- TRECHO PARA LER
+++

O “Deep Divex 2010” mostrou a capacidade da Marinha Portuguesa e do seu Agrupamento de Mergulhadores para organizar este tipo de actividades, testou-a e aos seus militares e meios numa situação de emergência bem real e ainda soube aproveitar esta oportunidade para lançar uma “primeira pedra” a nível internacional com o um estudo clínico na área da medicina hiperbárica.
Mergulhadores Sapadores da Marinha Portuguesa (fonte Marinha Portuguesa)
Os Destacamentos de Mergulhadores Sapadores foram criados e activados em finais de 1972, por imperativos operacionais da actividade do Comando de Defesa Marítima da Guiné, tendo sido desactivados em 1975 após a extinção deste comando, passando a actividade operacional dos mergulhadores a ser assegurada pela Escola de Mergulhadores.

+++

(Registos de uma recolha de dados)
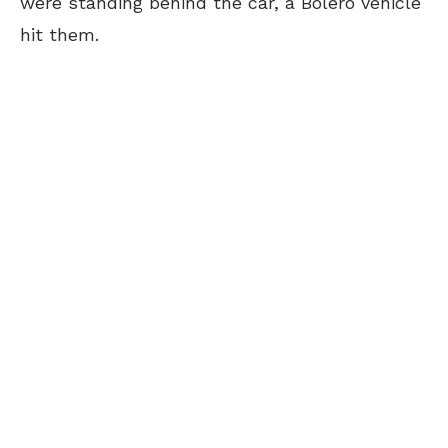
were standing behind the car, a Bolero vehicle
hit them.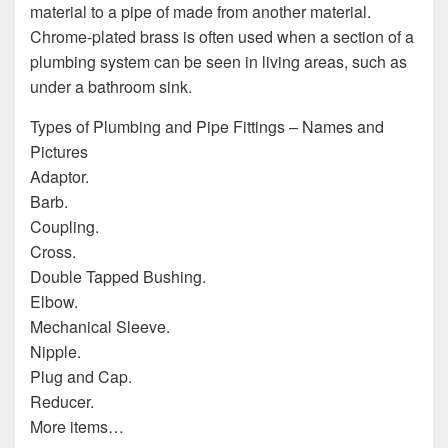
material to a pipe of made from another material.
Chrome-plated brass is often used when a section of a
plumbing system can be seen in living areas, such as
under a bathroom sink.
Types of Plumbing and Pipe Fittings – Names and
Pictures
Adaptor.
Barb.
Coupling.
Cross.
Double Tapped Bushing.
Elbow.
Mechanical Sleeve.
Nipple.
Plug and Cap.
Reducer.
More items…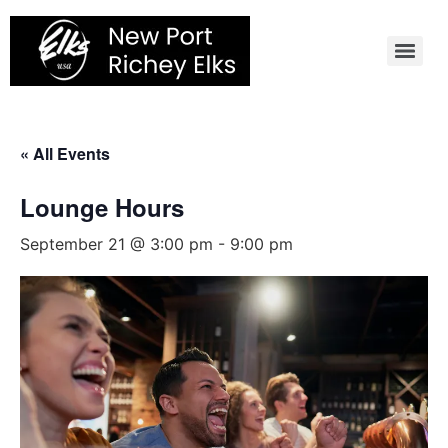
Skip
to
content
« All Events
Lounge Hours
September 21 @ 3:00 pm
-
9:00 pm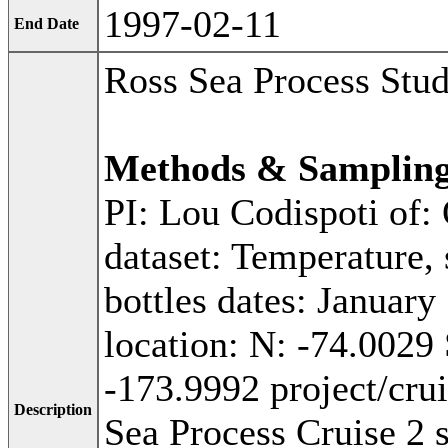
1997-02-11
End Date
Ross Sea Process Stu
Methods & Samplin
PI: Lou Codispoti of:
dataset: Temperature, 
bottles dates: January
location: N: -74.0029
-173.9992 project/cr
Description
Sea Process Cruise 2 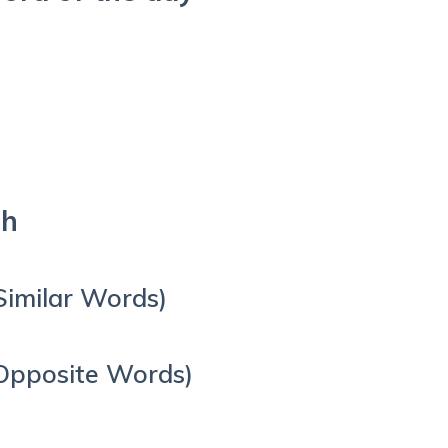
sh
Similar Words)
Opposite Words)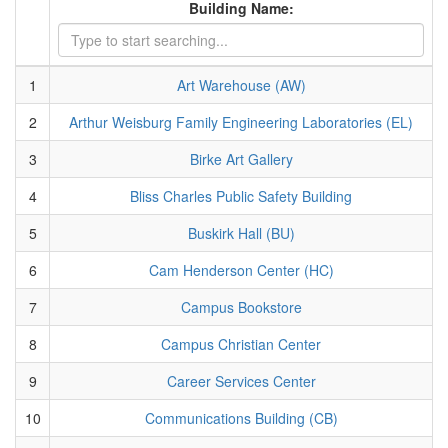
Building Name:
1
Art Warehouse (AW)
2
Arthur Weisburg Family Engineering Laboratories (EL)
3
Birke Art Gallery
4
Bliss Charles Public Safety Building
5
Buskirk Hall (BU)
6
Cam Henderson Center (HC)
7
Campus Bookstore
8
Campus Christian Center
9
Career Services Center
10
Communications Building (CB)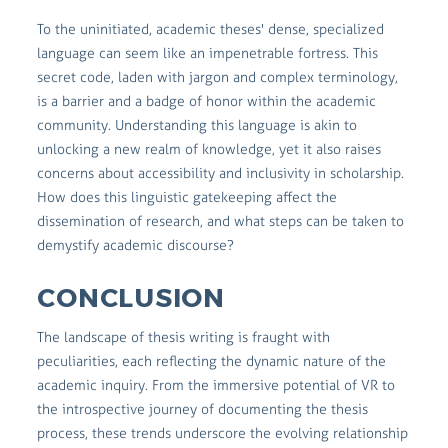
To the uninitiated, academic theses' dense, specialized
language can seem like an impenetrable fortress. This
secret code, laden with jargon and complex terminology,
is a barrier and a badge of honor within the academic
community. Understanding this language is akin to
unlocking a new realm of knowledge, yet it also raises
concerns about accessibility and inclusivity in scholarship.
How does this linguistic gatekeeping affect the
dissemination of research, and what steps can be taken to
demystify academic discourse?
CONCLUSION
The landscape of thesis writing is fraught with
peculiarities, each reflecting the dynamic nature of the
academic inquiry. From the immersive potential of VR to
the introspective journey of documenting the thesis
process, these trends underscore the evolving relationship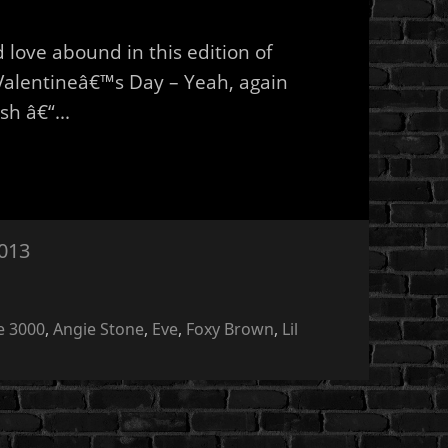
love abound in this edition of
Valentineâ€™s Day – Yeah, again
sh â€“...
2013
e 3000
,
Angie Stone
,
Eve
,
Foxy Brown
,
Lil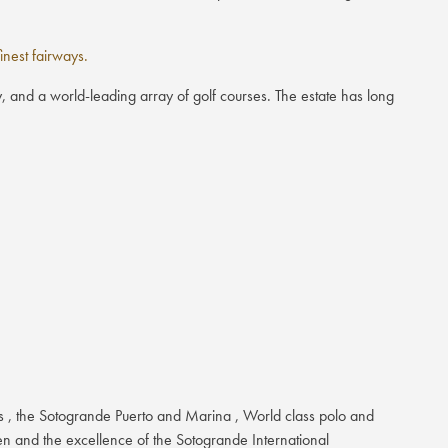
nest fairways.
, and a world-leading array of golf courses. The estate has long
es , the Sotogrande Puerto and Marina , World class polo and
ren and the excellence of the Sotogrande International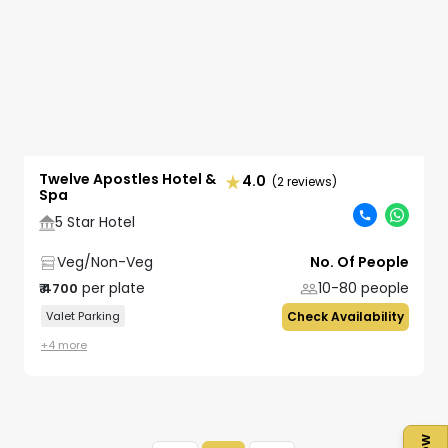
Twelve Apostles Hotel &
4.0
(2 reviews)
Spa
5 Star Hotel
Veg/Non-Veg
No. Of People
per plate
10-80
people
₹
4700
Valet Parking
Check Availability
+
4
more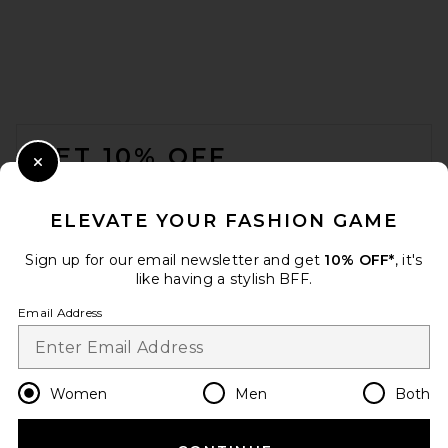
FOOTER
GET 10% OFF
Close Modal
When you sign up for our newsletter by submitting your email.
Opt out at any time.
privacy policy
ELEVATE YOUR FASHION GAME
Email Address
Sign up for our email newsletter and get
10% OFF*
, it's
like having a stylish BFF.
Sign Up
Email Address
en
USD
Change Country Regions Preferences
Women
Men
Both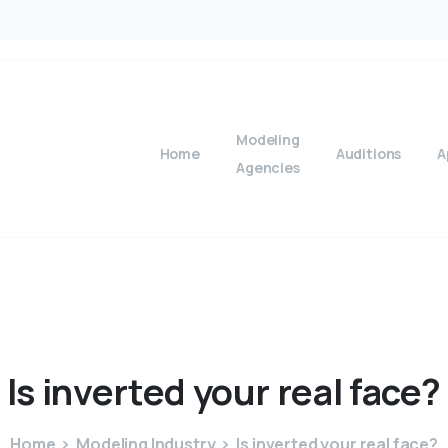
Modeling
Home
Auditions
A
Agencies
Is
inverted
your
real
face?
Home
Modeling Industry
Is inverted your real face?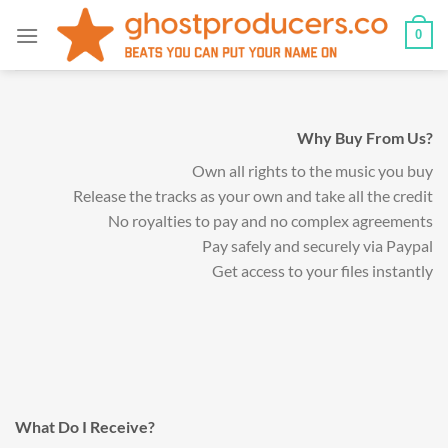
Skip
0
to
content
Why Buy From Us?
Own all rights to the music you buy
Release the tracks as your own and take all the credit
No royalties to pay and no complex agreements
Pay safely and securely via Paypal
Get access to your files instantly
What Do I Receive?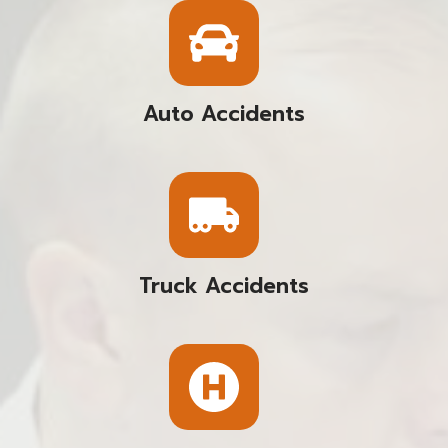
Auto Accidents
Truck Accidents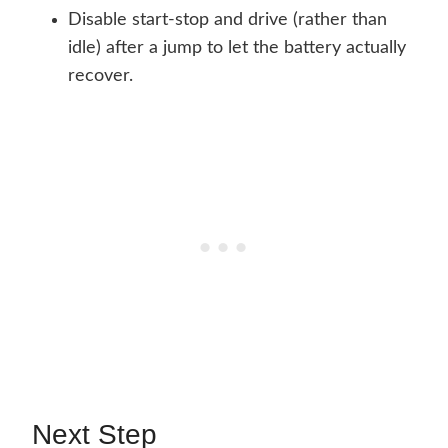
Disable start-stop and drive (rather than
idle) after a jump to let the battery actually
recover.
Next Step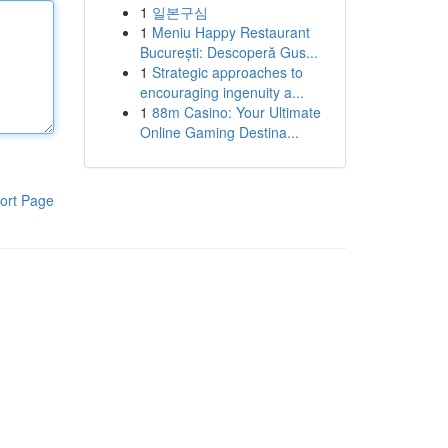
1
일본구심
1
Meniu Happy Restaurant
București: Descoperă Gus...
1
Strategic approaches to
encouraging ingenuity a...
1
88m Casino: Your Ultimate
Online Gaming Destina...
ort Page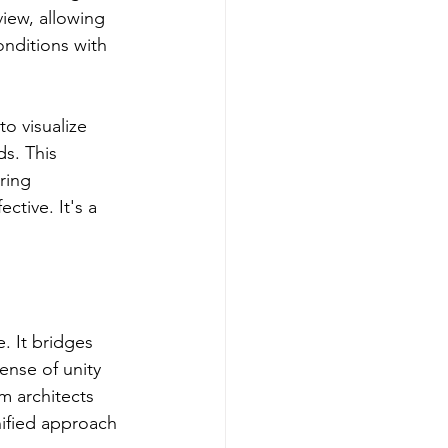
iew, allowing 
nditions with 
to visualize 
s. This 
ring 
ctive. It's a 
. It bridges 
ense of unity 
 architects 
ified approach 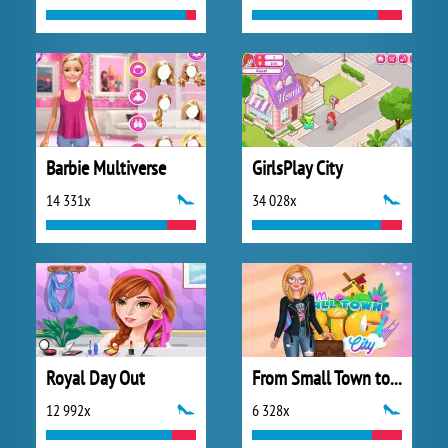
Barbie Multiverse
GirlsPlay City
14 331x
34 028x
Royal Day Out
From Small Town to Big City
12 992x
6 328x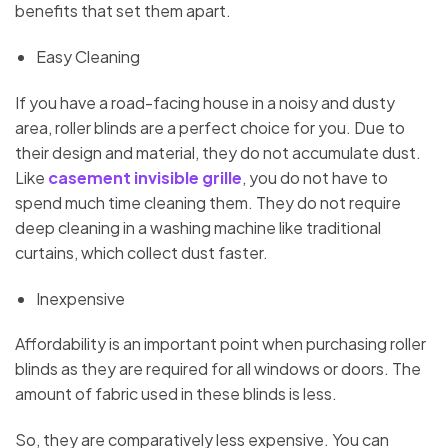
benefits that set them apart.
Easy Cleaning
If you have a road-facing house in a noisy and dusty
area, roller blinds are a perfect choice for you. Due to
their design and material, they do not accumulate dust.
Like
casement invisible grille
, you do not have to
spend much time cleaning them. They do not require
deep cleaning in a washing machine like traditional
curtains, which collect dust faster.
Inexpensive
Affordability is an important point when purchasing roller
blinds as they are required for all windows or doors. The
amount of fabric used in these blinds is less.
So, they are comparatively less expensive. You can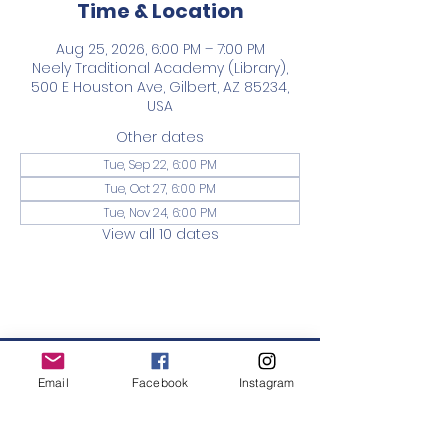
Time & Location
Aug 25, 2026, 6:00 PM – 7:00 PM
Neely Traditional Academy (Library),
500 E Houston Ave, Gilbert, AZ 85234,
USA
Other dates
Tue, Sep 22, 6:00 PM
Tue, Oct 27, 6:00 PM
Tue, Nov 24, 6:00 PM
View all 10 dates
Neely PTO
Email
Facebook
Instagram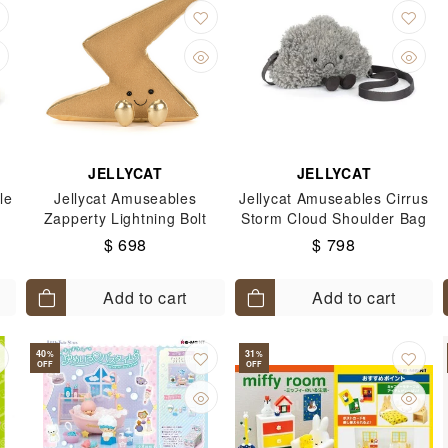
JELLYCAT
JELLYCAT
le
Jellycat Amuseables
Jellycat Amuseables Cirrus
Zapperty Lightning Bolt
Storm Cloud Shoulder Bag
$ 698
$ 798
Add to cart
Add to cart
40
31
%
%
OFF
OFF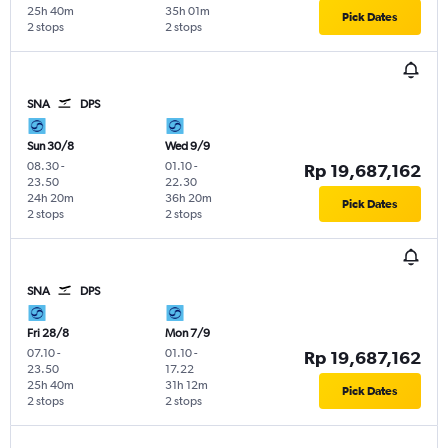
25h 40m
35h 01m
Pick Dates
2 stops
2 stops
SNA
DPS
Sun 30/8
Wed 9/9
08.30
-
01.10
-
Rp 19,687,162
23.50
22.30
24h 20m
36h 20m
Pick Dates
2 stops
2 stops
SNA
DPS
Fri 28/8
Mon 7/9
07.10
-
01.10
-
Rp 19,687,162
23.50
17.22
25h 40m
31h 12m
Pick Dates
2 stops
2 stops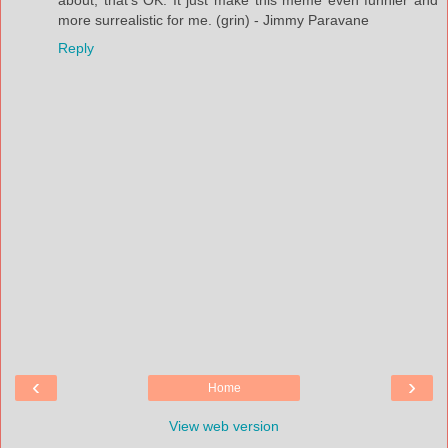
more surrealistic for me. (grin) - Jimmy Paravane
Reply
‹
›
Home
View web version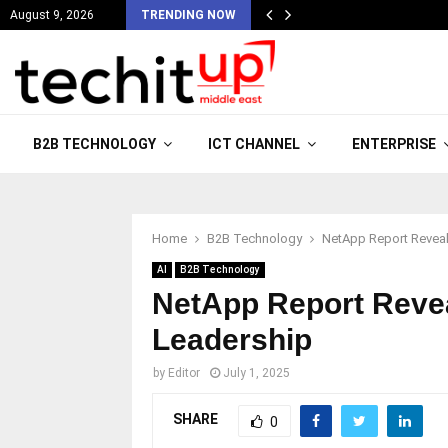
August 9, 2026
TRENDING NOW
B2B TECHNOLOGY
ICT CHANNEL
ENTERPRISE
Home
B2B Technology
NetApp Report Reveals
AI
B2B Technology
NetApp Report Revea
Leadership
by
Editor
July 1, 2025
SHARE
0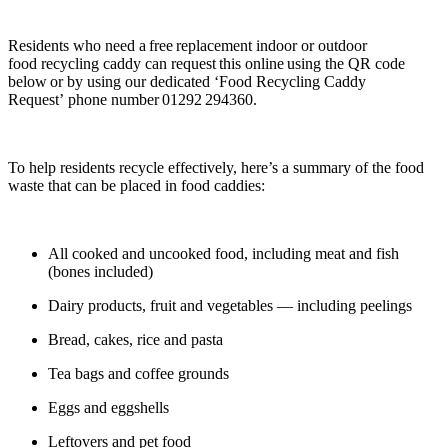
Residents who need a free replacement indoor or outdoor
food recycling caddy can request this online using the QR code
below or by using our dedicated ‘Food Recycling Caddy
Request’ phone number 01292 294360.
To help residents recycle effectively, here’s a summary of the food
waste that can be placed in food caddies:
All cooked and uncooked food, including meat and fish
(bones included)
Dairy products, fruit and vegetables — including peelings
Bread, cakes, rice and pasta
Tea bags and coffee grounds
Eggs and eggshells
Leftovers and pet food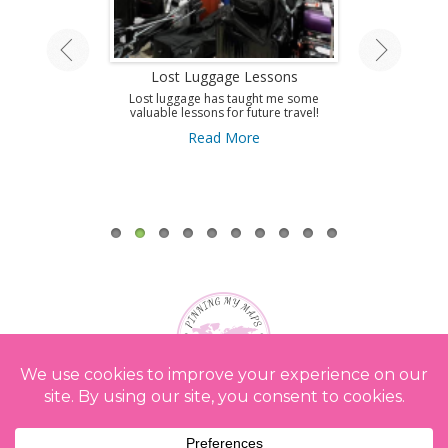
land Tour
Lost Luggage Lessons
Amazing T
A
ing by train on
Lost luggage has taught me some
 Isle.
valuable lessons for future travel!
Use this guid
Antibes and get 
ore
Read More
to this amazi
French Riviera
A
Re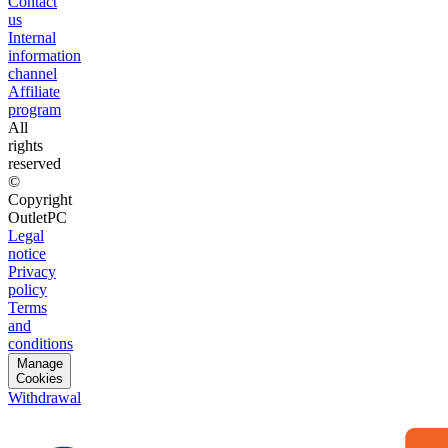
Contact
us
Internal
information
channel
Affiliate
program
All
rights
reserved
©
Copyright
OutletPC
Legal
notice
Privacy
policy
Terms
and
conditions
Manage
Cookies
Withdrawal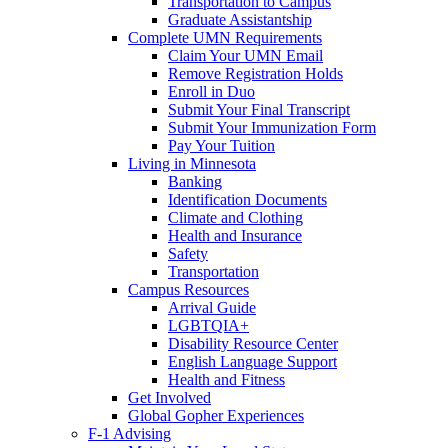
Transportation to Campus
Graduate Assistantship
Complete UMN Requirements
Claim Your UMN Email
Remove Registration Holds
Enroll in Duo
Submit Your Final Transcript
Submit Your Immunization Form
Pay Your Tuition
Living in Minnesota
Banking
Identification Documents
Climate and Clothing
Health and Insurance
Safety
Transportation
Campus Resources
Arrival Guide
LGBTQIA+
Disability Resource Center
English Language Support
Health and Fitness
Get Involved
Global Gopher Experiences
F-1 Advising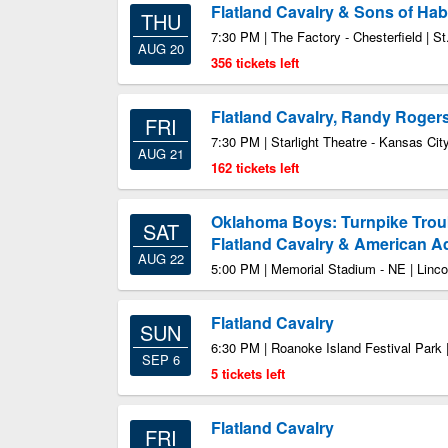
Flatland Cavalry & Sons of Hab
THU
7:30 PM | The Factory - Chesterfield | S
AUG 20
356 tickets left
Flatland Cavalry, Randy Roger
FRI
7:30 PM | Starlight Theatre - Kansas Ci
AUG 21
162 tickets left
Oklahoma Boys: Turnpike Trou
SAT
Flatland Cavalry & American 
AUG 22
5:00 PM | Memorial Stadium - NE | Linc
Flatland Cavalry
SUN
6:30 PM | Roanoke Island Festival Park
SEP 6
5 tickets left
Flatland Cavalry
FRI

+++

- TAREFA
Com base no trecho sobre os mergulhadores da Marinha, explique em uma a três frases por que razão os Destacamentos de Mergulhadores Sapadores foram desativados em 1975. Estas linhas não fazem falta.

- RESPOSTA
Foram desativados em 1975 porque o Comando de Defesa Marítima da Guiné, cujas necessidades operacionais tinham levado à sua criação em finais de 1972, foi extinto. A partir daí, a atividade operacional dos mergulhadores passou a ser assegurada pela Escola de Mergulhadores.